Stored records:
##############################

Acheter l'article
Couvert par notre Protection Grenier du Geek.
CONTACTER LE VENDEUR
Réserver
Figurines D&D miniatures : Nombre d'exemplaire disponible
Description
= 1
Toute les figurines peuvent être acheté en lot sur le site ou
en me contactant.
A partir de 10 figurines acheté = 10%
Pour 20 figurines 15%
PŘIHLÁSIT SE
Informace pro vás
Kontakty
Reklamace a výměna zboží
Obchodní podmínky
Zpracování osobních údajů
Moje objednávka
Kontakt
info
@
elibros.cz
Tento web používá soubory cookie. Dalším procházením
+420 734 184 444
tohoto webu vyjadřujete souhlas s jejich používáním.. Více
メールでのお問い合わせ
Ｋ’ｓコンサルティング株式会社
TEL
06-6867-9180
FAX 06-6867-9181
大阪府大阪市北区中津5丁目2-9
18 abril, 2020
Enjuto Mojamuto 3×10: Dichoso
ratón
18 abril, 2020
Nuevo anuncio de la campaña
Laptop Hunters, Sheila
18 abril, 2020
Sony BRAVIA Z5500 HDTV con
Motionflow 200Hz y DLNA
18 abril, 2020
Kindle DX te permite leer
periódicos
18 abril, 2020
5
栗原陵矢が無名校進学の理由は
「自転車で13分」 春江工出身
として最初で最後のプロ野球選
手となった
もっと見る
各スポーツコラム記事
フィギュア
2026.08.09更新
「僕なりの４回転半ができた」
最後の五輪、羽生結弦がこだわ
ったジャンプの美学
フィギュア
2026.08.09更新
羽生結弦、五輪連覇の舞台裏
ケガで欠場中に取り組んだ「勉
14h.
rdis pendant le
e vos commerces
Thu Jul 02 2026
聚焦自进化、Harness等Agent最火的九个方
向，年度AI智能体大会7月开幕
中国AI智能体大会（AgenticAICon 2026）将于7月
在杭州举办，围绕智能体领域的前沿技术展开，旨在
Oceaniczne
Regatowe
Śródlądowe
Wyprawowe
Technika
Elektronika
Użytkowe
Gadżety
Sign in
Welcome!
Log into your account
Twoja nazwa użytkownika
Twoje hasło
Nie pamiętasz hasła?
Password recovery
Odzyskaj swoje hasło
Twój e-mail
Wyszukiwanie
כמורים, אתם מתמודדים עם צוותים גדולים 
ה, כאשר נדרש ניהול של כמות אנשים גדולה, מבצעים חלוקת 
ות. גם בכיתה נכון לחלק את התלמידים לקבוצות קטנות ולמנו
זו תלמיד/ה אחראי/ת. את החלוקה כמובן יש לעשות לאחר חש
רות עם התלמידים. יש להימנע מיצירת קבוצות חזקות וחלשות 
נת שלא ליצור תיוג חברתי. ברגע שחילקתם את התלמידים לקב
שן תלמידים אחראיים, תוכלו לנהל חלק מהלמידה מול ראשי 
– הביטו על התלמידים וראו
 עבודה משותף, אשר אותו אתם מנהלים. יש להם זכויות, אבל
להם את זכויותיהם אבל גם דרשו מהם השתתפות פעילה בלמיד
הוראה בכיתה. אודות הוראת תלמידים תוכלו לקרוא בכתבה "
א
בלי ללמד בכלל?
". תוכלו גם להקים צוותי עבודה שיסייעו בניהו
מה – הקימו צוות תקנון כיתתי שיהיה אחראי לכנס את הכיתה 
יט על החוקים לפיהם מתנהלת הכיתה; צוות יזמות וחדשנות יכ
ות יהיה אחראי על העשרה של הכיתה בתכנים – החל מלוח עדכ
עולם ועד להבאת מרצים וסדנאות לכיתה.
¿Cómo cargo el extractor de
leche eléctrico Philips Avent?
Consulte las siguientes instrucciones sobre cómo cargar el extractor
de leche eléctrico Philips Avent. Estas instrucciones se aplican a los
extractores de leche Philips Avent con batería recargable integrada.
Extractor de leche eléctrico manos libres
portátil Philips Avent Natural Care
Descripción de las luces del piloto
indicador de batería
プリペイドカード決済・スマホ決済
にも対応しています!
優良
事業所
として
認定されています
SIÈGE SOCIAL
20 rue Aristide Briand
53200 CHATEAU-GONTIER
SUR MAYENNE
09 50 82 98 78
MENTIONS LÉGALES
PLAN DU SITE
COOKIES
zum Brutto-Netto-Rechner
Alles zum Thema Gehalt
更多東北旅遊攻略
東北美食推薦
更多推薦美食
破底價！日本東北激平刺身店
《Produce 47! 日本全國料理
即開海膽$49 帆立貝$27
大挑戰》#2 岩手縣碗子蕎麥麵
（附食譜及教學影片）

##############################

TO DO: Give the count of lines in the data that contain the word "עבודה", and write nothing besides it.

RESULT OF THE EXERCISE: 2